Por otra parte, el capital simbólico de la izquierda se halla fragmentado de la mano de colectivos todos muy necesarios, feministas, ecologistas, laicos, pacifistas, municipalistas, republicanos, socialistas, anarquistas, marxistas, etc., etc., pero que carecen del nexo que los una frente a una derecha a la que le bastan cuatro boutades franquistas para crear opinión y ganar elecciones. Algo estaremos haciendo mal por tanto.
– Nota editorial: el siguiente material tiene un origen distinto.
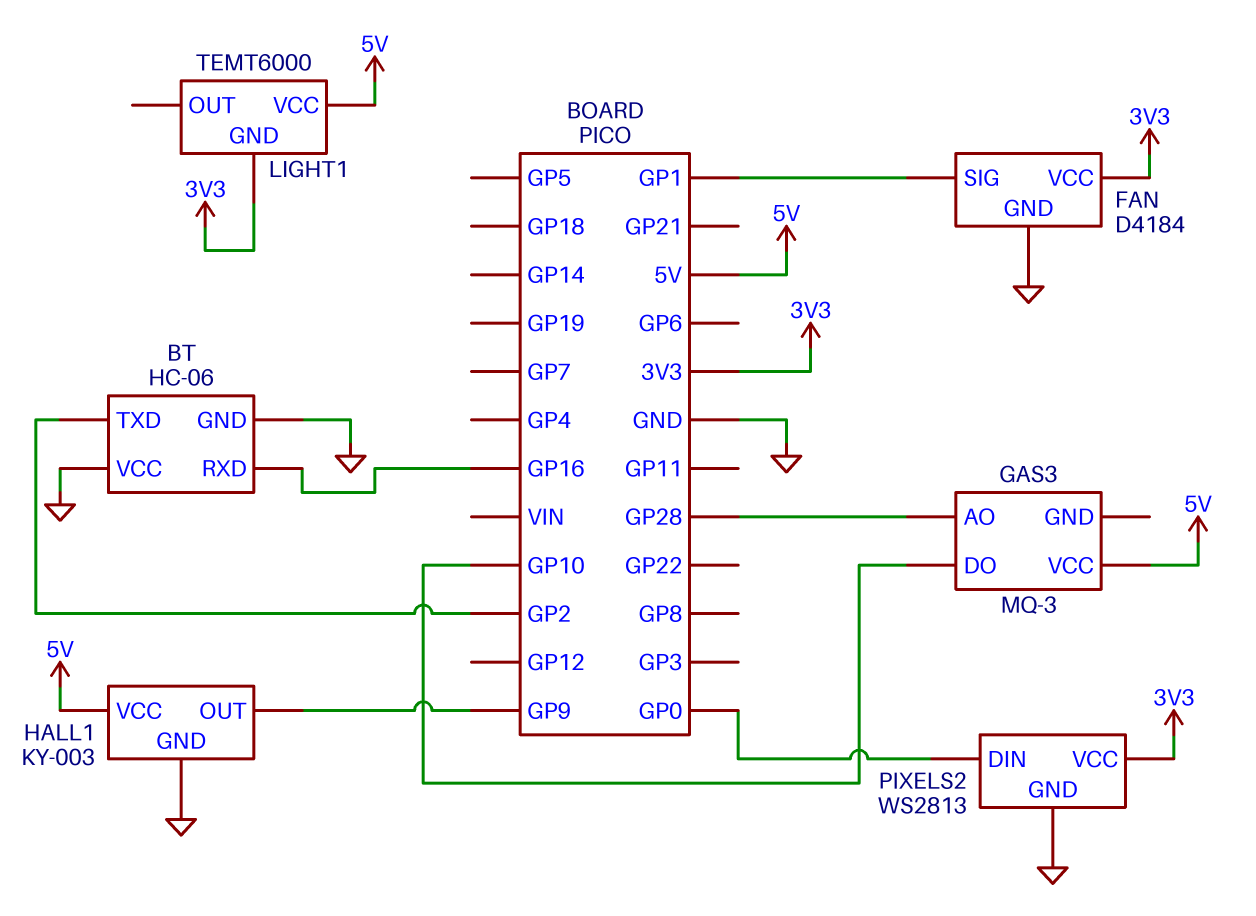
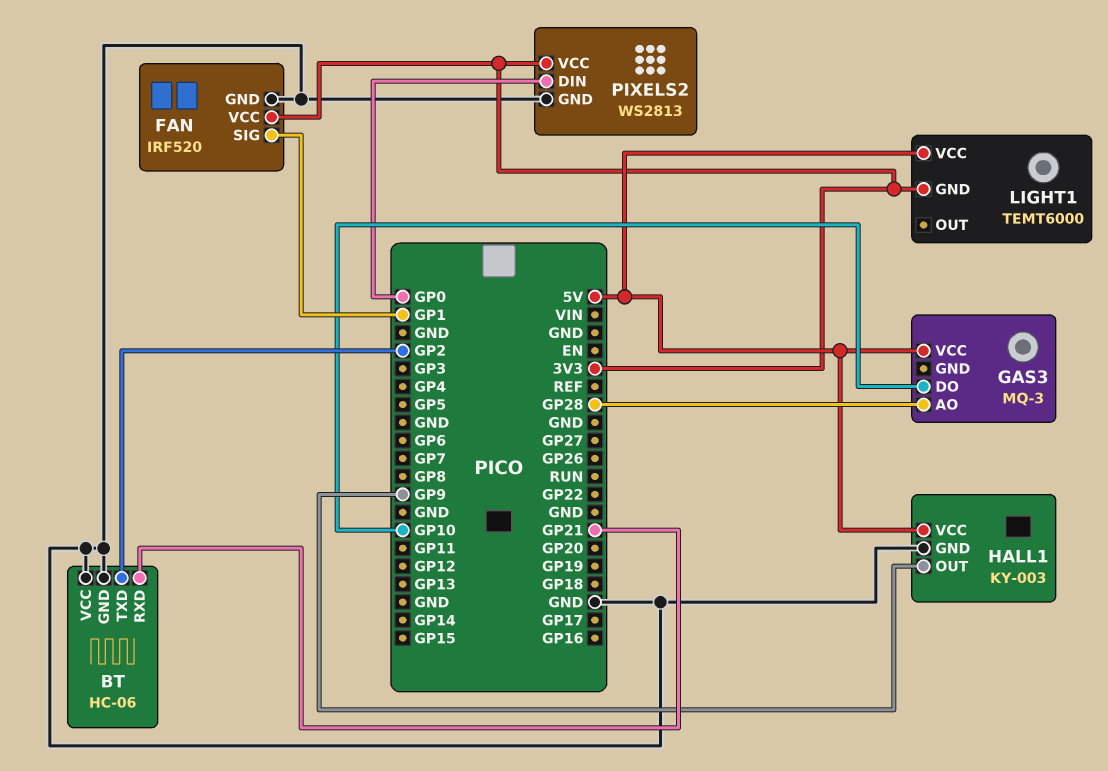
BT pin RXD: GP16 -> GP21
FAN: D4184 -> IRF520

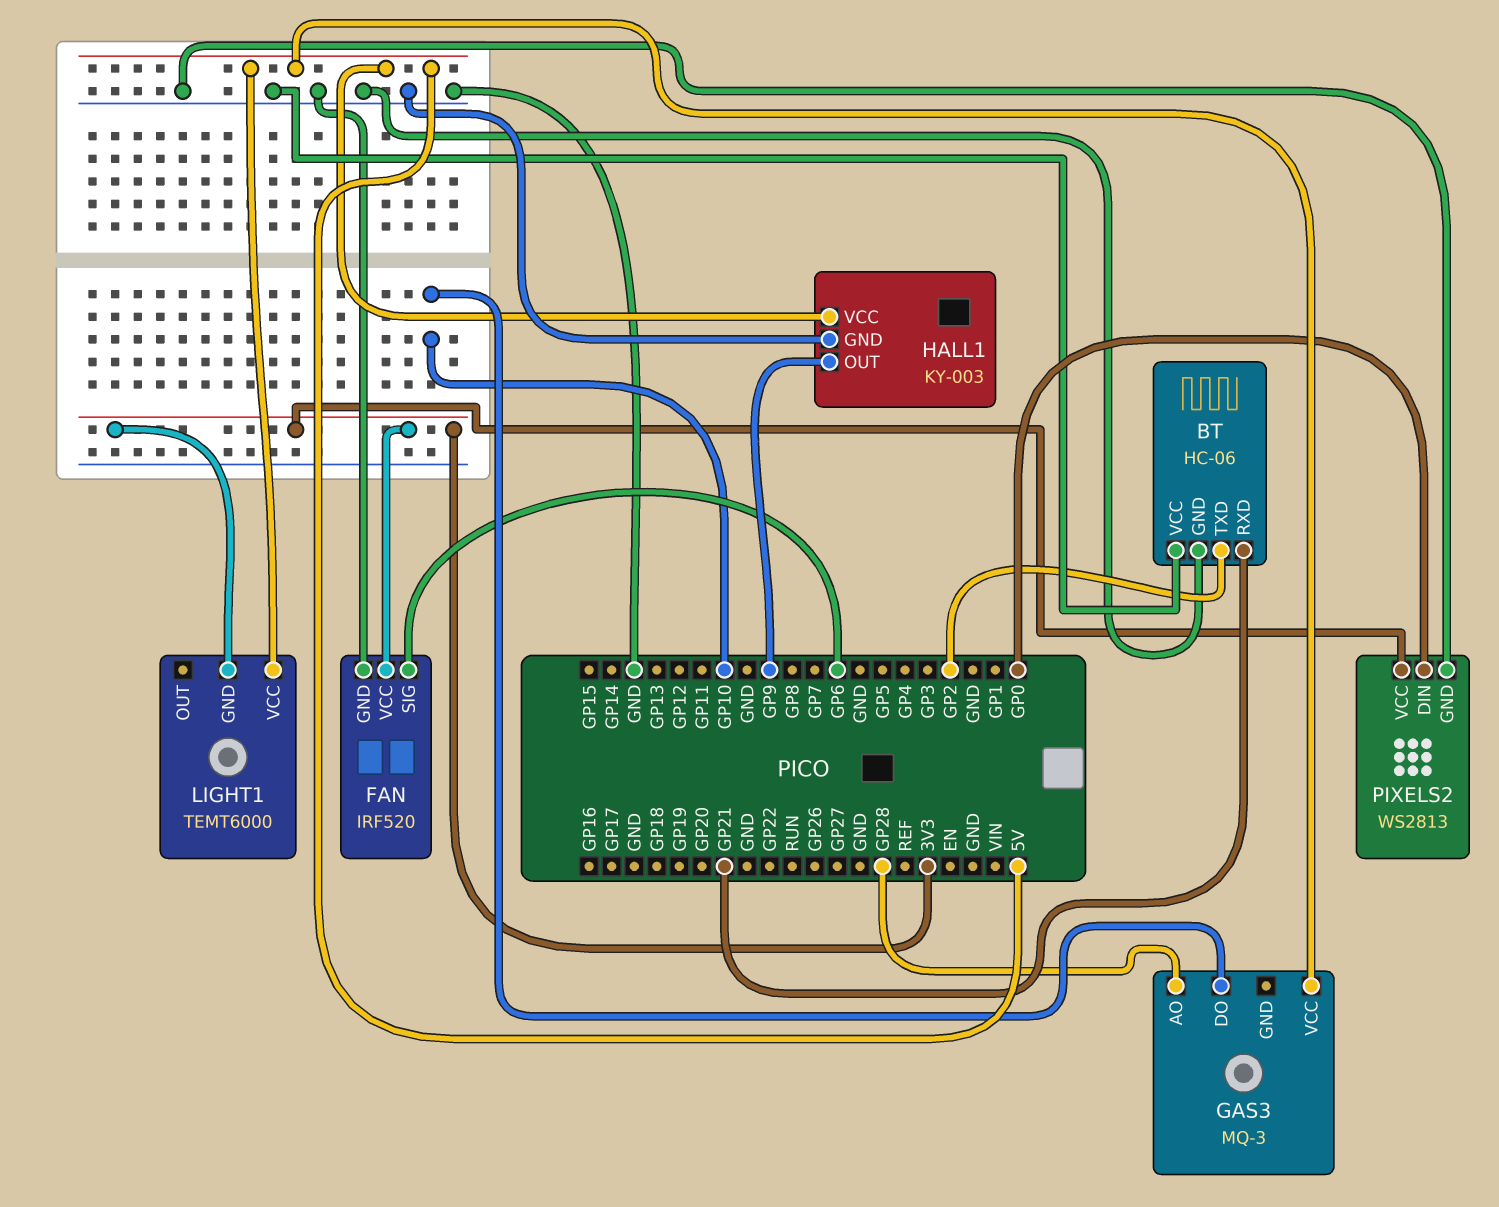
FAN pin SIG: GP1 -> GP6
Es necesario pues crear un nuevo capital simbólico de izquierdas que aproveche lo que sea útil del pasado, que aglutine las fuerzas de la razón, que abandone el eclecticismo que lo “popular” inocula a los propios mensajes, que aglutine a todas y cada una de las manifestaciones de rebeldía que tengan como objetivo el bienestar colectivo. Pero algo más. El sociólogo francés Pierre Bourdieu consideraba que “el poder económico (de las clases dominantes) sólo puede reproducirse y perpetuarse si, al mismo tiempo, logra hegemonizar el poder cultural y ejercer el poder simbólico”; ese poder que deja inerme a la mayoría, atada frente al capricho de los poderosos. Llamo sobre todo la atención sobre el término “al mismo tiempo”; quiere decirse que al igual que hacen los que nos miran despectivamente desde lo alto del caballo, a la izquierda no le basta con buenos sentimientos, con ideas brillantes de cara a un futuro ineluctable pero siempre postergado sino que –vuelvo a repetirlo- “al mismo tiempo” que intenta hacer hegemónicas sus ideas tiene que tener en cuenta que el capital no es divisible, que para ser culturalmente o simbólicamente hegemónicos, todos los llamados a conseguirlo deben adoptar estrategias convergentes destinadas a la apropiación colectiva de todas y cada una de las modalidades del capital.